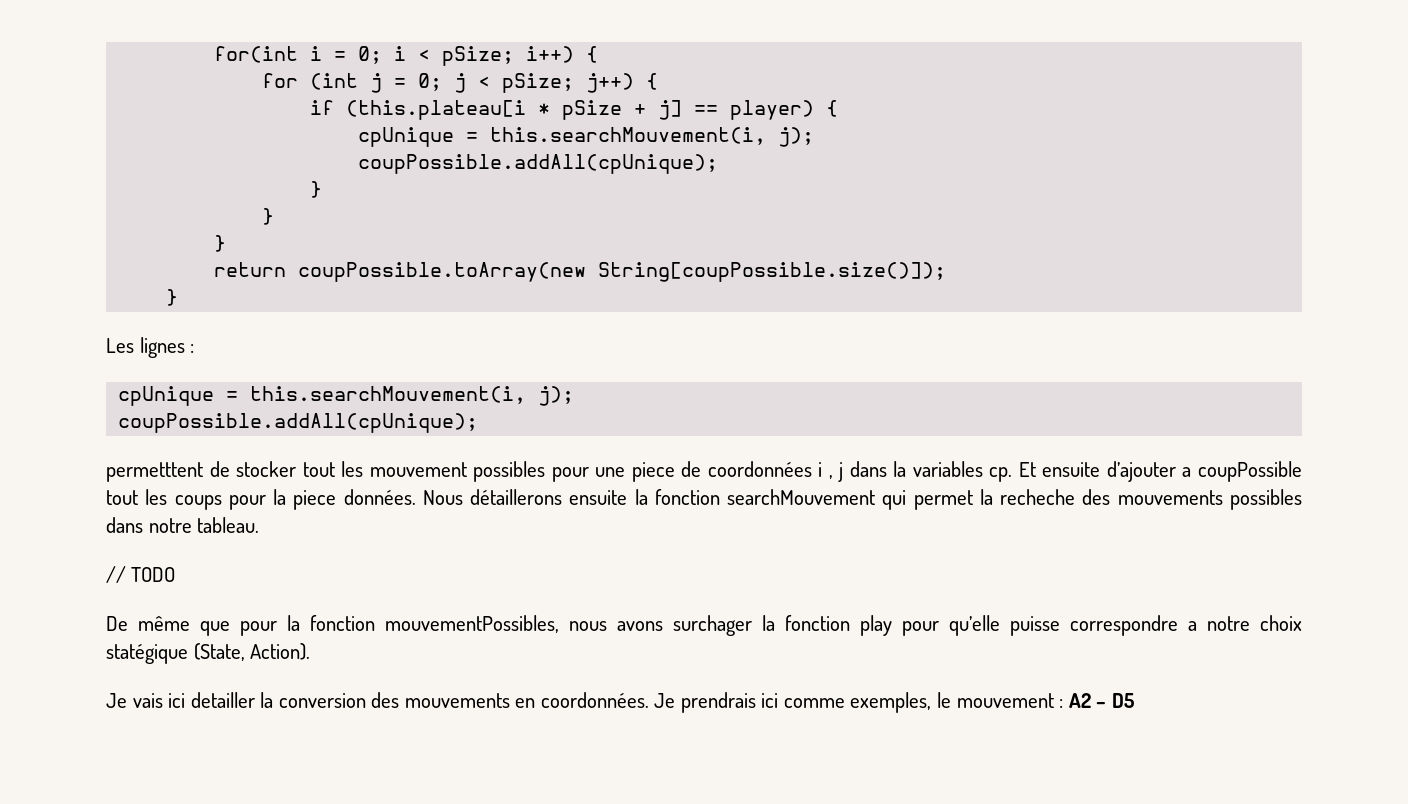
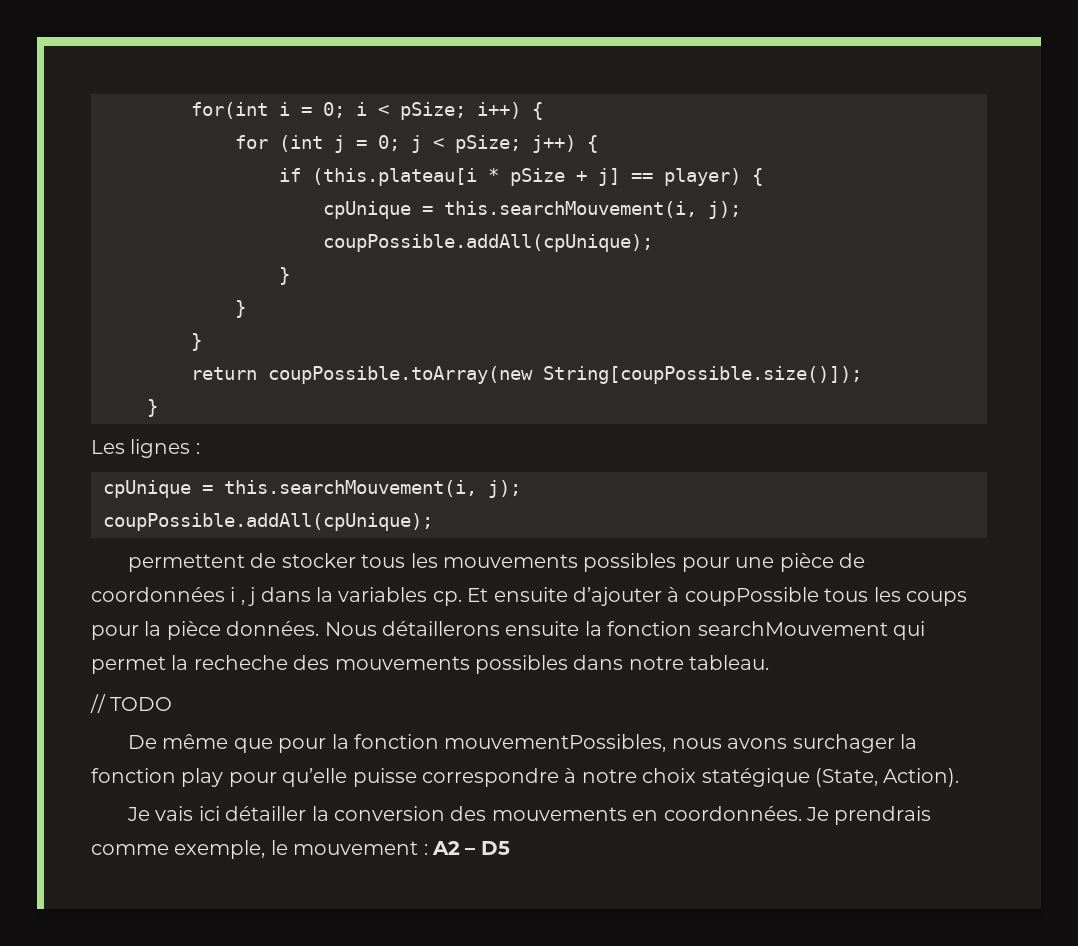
[106,462,203,482] permetttent -> [128,554,246,572] permettent
[302,461,467,477] tout les mouvement -> [361,553,579,568] tous les mouvements
[631,462,675,482] piece -> [779,553,834,572] pièce
[1182,461,1302,482] [106,490,138,505] a coupPossible tout -> [667,587,869,606] à coupPossible tous
[293,490,337,510] piece -> [166,621,221,640] pièce
[1188,621,1197,631] a -> [564,768,577,783] à
[190,692,255,708] detailler -> [225,806,307,821] détailler
[761,692,932,713] ici comme exemples, -> [91,840,266,859] comme exemple,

*-*-*

_ACTIVITY:_
An exact retyping of the material, minus the pictures, is the required answer.

_RESPONSE BELOW:_
[106,462,203,482] permetttent -> [128,554,246,572] permettent
[302,461,467,477] tout les mouvement -> [361,553,579,568] tous les mouvements
[631,462,675,482] piece -> [779,553,834,572] pièce
[1182,461,1302,482] [106,490,138,505] a coupPossible tout -> [667,587,869,606] à coupPossible tous
[293,490,337,510] piece -> [166,621,221,640] pièce
[1188,621,1197,631] a -> [564,768,577,783] à
[190,692,255,708] detailler -> [225,806,307,821] détailler
[761,692,932,713] ici comme exemples, -> [91,840,266,859] comme exemple,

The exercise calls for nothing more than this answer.